**Exercise instructions:** Return each line in the items that contains the string "antennes", copied in full. The match is case-sensitive.

**Data to use:**
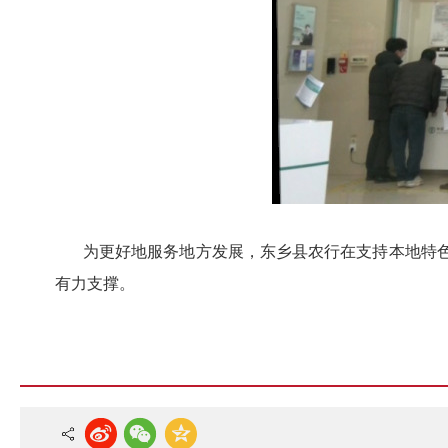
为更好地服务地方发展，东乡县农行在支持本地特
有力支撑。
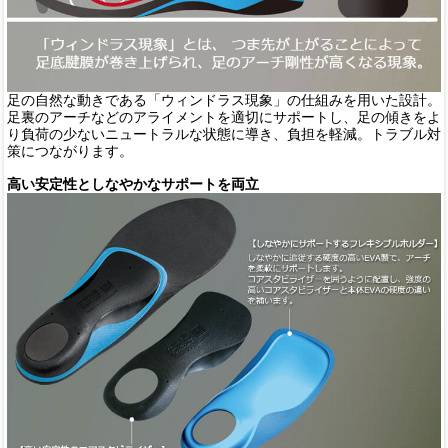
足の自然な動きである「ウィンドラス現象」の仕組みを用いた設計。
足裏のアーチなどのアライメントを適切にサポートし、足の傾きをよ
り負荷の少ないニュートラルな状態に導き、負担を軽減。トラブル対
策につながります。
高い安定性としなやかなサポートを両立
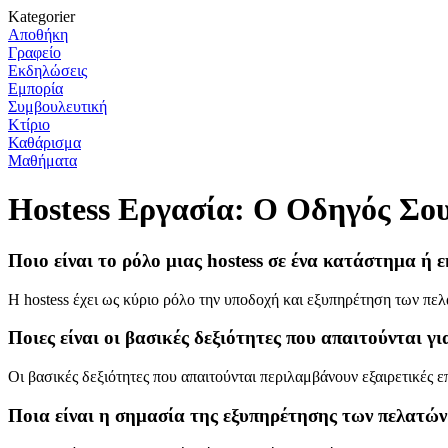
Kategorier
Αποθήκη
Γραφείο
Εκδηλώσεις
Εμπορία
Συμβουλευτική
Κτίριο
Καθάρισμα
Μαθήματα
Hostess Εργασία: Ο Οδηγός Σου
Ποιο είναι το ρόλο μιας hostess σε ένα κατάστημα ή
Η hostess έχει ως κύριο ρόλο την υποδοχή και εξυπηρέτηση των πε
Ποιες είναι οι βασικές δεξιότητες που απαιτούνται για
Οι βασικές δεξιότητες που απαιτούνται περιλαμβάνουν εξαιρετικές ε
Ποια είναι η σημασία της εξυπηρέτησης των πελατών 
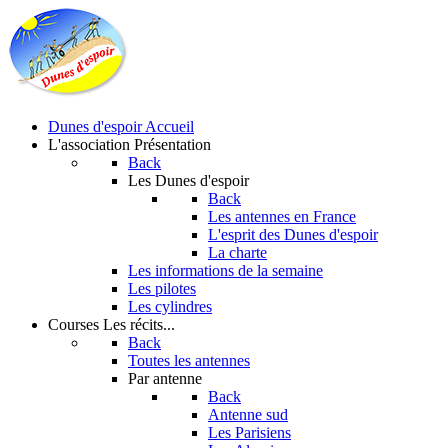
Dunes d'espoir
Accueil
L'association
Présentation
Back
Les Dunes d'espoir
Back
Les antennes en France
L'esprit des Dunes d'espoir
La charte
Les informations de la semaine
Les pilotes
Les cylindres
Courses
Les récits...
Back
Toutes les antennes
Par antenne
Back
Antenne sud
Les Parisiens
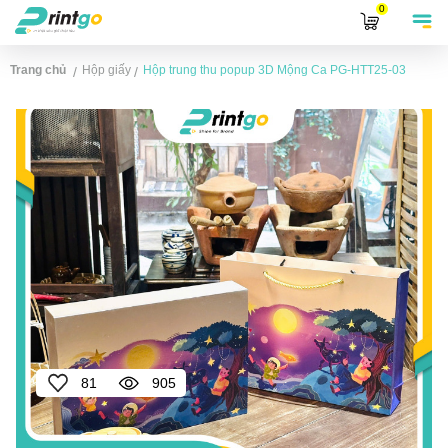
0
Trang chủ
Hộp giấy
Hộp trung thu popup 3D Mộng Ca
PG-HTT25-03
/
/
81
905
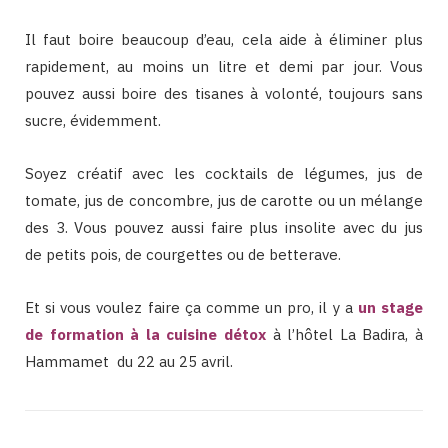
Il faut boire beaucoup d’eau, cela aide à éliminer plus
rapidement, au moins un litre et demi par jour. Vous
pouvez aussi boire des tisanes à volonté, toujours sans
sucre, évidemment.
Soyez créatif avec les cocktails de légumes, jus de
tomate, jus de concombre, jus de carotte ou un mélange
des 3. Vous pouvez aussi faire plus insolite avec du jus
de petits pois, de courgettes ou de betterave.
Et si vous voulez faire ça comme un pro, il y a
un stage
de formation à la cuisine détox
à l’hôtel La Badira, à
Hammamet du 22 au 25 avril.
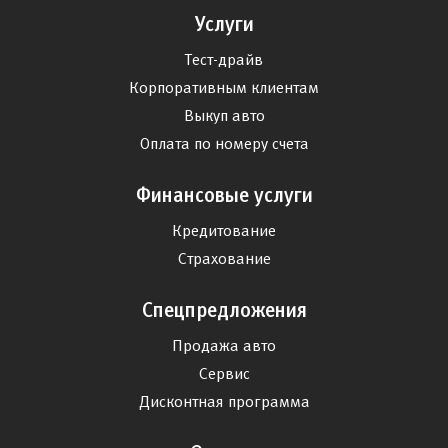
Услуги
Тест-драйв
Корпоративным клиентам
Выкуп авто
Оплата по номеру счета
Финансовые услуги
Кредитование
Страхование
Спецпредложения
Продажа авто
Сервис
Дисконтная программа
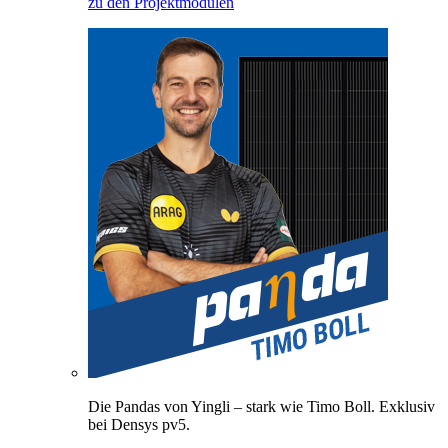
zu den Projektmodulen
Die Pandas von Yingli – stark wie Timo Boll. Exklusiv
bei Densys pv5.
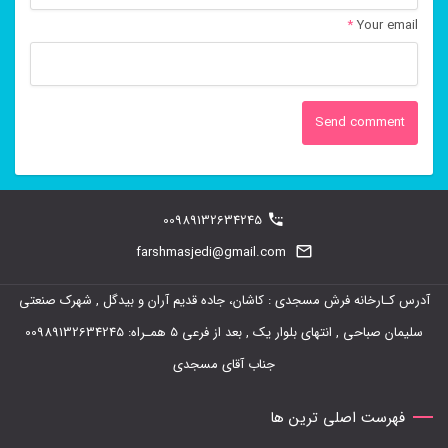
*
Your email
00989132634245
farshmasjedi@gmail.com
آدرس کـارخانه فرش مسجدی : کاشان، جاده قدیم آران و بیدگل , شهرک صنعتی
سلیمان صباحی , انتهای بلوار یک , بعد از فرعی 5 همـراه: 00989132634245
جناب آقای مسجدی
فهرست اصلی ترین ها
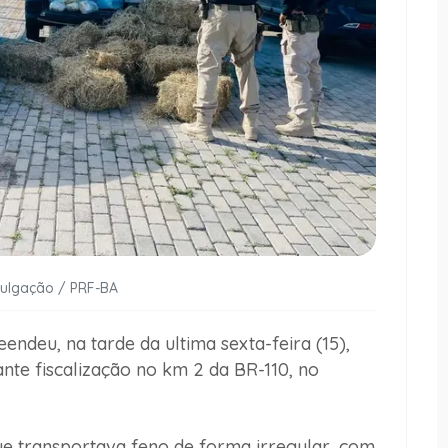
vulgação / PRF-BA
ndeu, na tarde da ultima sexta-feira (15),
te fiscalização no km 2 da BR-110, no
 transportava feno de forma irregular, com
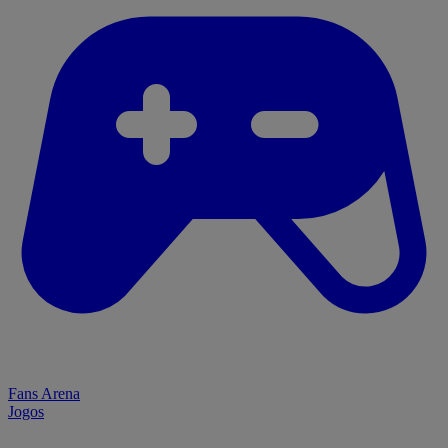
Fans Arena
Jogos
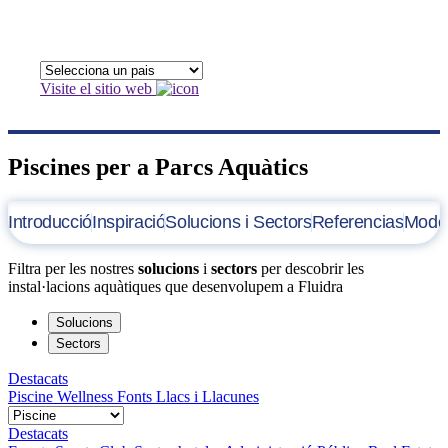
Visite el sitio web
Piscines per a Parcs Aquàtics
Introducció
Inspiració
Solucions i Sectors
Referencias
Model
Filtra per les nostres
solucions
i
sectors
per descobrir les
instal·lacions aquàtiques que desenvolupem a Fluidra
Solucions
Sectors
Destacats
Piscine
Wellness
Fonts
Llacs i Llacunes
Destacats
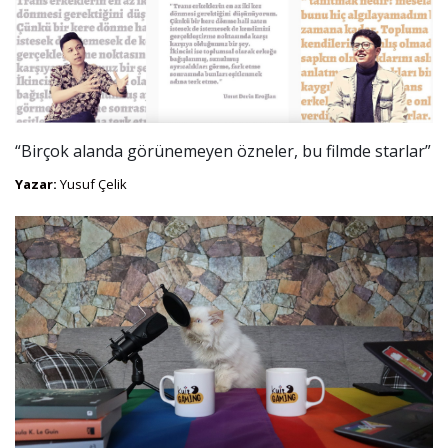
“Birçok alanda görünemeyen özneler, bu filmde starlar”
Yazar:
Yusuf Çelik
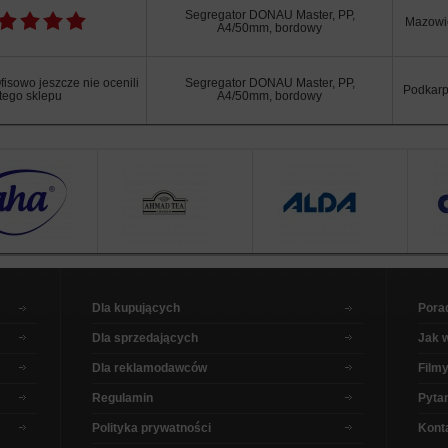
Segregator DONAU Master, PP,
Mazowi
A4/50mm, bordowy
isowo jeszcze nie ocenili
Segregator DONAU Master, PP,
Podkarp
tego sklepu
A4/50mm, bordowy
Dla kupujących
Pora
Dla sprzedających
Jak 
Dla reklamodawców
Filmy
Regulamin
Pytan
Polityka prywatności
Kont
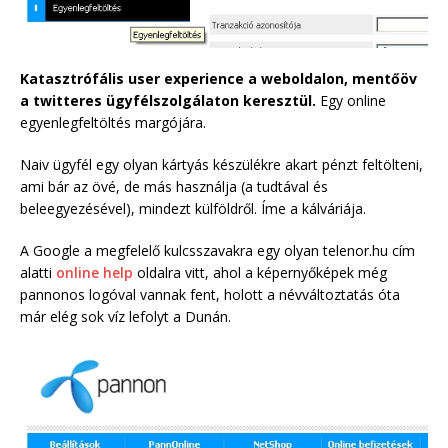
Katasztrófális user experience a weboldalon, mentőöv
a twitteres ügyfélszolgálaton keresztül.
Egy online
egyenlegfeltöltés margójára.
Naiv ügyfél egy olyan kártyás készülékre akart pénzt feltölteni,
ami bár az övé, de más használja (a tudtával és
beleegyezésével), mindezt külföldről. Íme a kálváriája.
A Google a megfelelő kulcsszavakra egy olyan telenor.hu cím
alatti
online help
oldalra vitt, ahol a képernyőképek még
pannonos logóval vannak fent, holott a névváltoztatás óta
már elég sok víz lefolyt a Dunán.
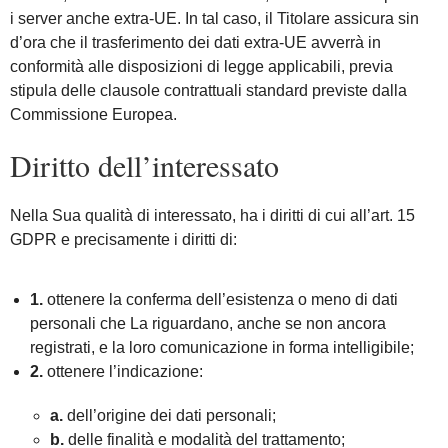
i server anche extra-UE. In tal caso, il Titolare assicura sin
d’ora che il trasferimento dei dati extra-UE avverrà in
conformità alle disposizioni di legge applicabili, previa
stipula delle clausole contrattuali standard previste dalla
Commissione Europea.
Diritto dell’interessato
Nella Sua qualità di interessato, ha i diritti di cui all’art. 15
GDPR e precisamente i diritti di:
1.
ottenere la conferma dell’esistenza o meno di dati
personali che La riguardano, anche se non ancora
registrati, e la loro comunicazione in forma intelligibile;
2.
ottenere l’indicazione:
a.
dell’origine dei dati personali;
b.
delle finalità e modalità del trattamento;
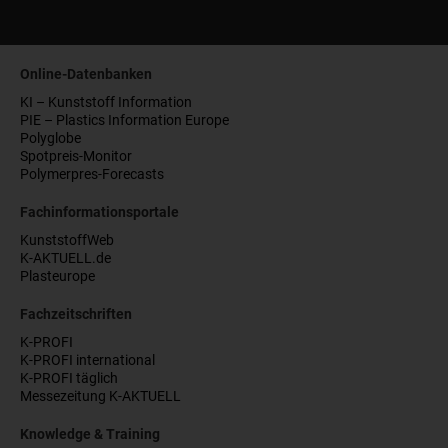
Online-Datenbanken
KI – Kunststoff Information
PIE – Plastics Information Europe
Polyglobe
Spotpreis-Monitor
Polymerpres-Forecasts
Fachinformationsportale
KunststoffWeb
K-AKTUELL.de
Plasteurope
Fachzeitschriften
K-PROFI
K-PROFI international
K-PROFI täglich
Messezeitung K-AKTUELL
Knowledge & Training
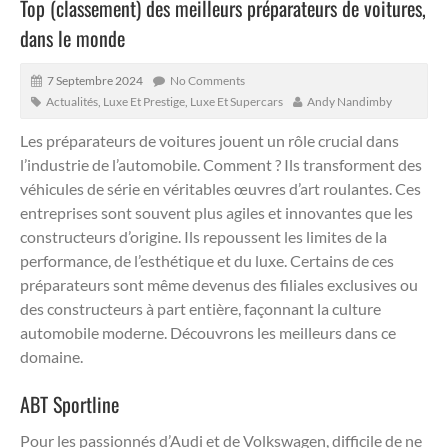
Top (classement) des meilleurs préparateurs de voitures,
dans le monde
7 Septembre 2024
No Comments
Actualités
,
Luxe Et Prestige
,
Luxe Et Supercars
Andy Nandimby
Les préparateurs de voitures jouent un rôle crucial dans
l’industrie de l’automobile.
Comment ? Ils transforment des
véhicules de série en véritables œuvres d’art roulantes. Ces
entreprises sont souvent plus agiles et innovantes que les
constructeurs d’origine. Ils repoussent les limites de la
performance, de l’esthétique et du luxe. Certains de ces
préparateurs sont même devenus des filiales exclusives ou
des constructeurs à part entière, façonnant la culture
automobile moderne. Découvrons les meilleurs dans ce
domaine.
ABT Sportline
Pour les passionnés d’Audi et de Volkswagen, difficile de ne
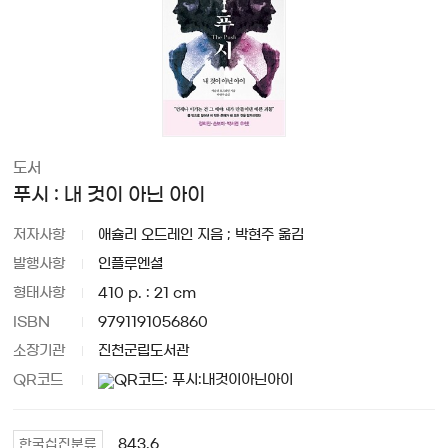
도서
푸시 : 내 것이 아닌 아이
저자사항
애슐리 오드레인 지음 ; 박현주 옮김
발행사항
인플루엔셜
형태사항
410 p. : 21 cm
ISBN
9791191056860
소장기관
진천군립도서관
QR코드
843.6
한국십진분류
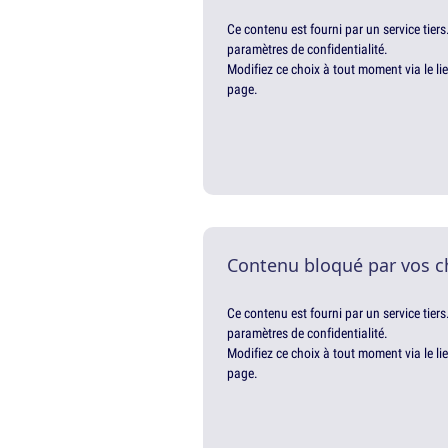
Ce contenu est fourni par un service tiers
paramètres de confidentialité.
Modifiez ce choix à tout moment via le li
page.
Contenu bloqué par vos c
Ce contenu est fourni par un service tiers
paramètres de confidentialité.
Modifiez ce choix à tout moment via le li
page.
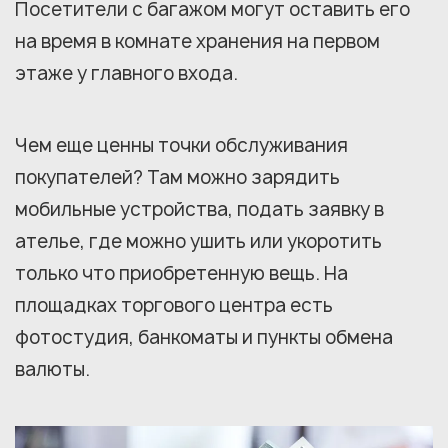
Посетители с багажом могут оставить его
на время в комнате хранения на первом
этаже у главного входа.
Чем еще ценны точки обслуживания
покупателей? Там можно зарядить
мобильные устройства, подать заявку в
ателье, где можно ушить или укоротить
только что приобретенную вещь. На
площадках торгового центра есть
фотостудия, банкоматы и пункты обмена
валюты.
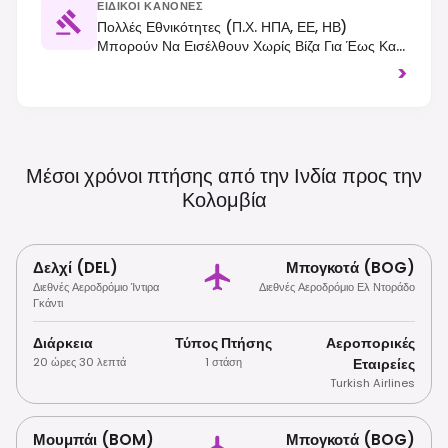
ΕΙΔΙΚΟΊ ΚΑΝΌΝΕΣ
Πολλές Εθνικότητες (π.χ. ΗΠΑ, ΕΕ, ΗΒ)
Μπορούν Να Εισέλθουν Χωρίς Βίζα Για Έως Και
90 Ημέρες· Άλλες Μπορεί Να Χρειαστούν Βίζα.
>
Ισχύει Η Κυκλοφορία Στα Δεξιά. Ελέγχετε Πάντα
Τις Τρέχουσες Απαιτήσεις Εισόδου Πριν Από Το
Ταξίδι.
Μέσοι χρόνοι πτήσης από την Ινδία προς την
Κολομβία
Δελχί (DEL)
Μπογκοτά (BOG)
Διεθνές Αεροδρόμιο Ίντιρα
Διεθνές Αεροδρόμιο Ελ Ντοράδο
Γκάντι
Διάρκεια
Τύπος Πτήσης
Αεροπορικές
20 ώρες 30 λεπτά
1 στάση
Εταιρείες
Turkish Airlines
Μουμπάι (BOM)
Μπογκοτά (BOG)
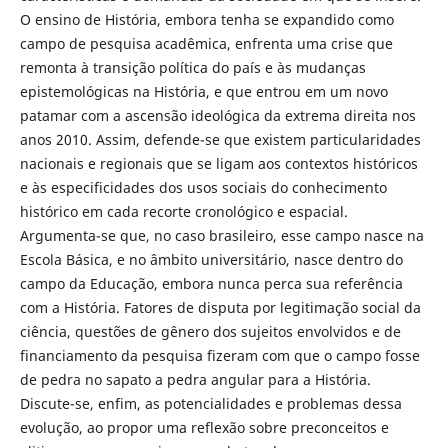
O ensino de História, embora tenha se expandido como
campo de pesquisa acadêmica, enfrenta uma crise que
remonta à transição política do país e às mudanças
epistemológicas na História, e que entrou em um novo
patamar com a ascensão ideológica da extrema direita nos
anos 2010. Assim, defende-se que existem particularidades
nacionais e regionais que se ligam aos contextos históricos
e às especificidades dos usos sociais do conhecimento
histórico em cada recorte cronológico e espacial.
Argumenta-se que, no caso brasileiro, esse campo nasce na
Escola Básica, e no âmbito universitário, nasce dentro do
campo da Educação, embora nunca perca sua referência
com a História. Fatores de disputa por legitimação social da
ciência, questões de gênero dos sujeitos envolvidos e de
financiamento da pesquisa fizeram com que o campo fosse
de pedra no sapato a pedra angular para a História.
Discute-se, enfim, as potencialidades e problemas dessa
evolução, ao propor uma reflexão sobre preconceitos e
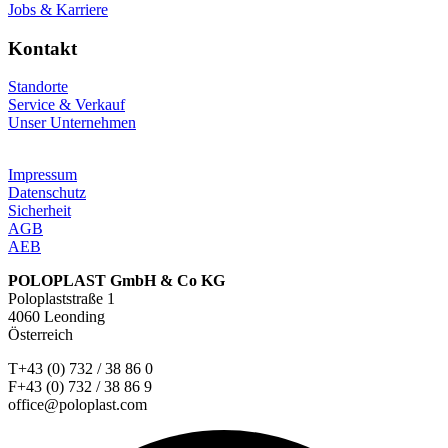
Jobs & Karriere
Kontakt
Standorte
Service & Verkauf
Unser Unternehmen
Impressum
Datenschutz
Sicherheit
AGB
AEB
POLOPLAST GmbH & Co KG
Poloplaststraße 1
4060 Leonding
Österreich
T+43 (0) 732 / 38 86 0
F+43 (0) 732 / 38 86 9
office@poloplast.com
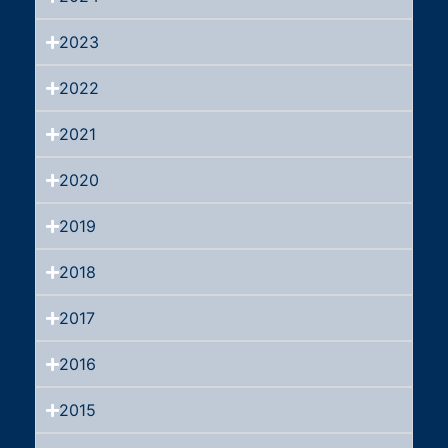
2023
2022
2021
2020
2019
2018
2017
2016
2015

**Result of this task:**
Les antennes en France
Toutes les antennes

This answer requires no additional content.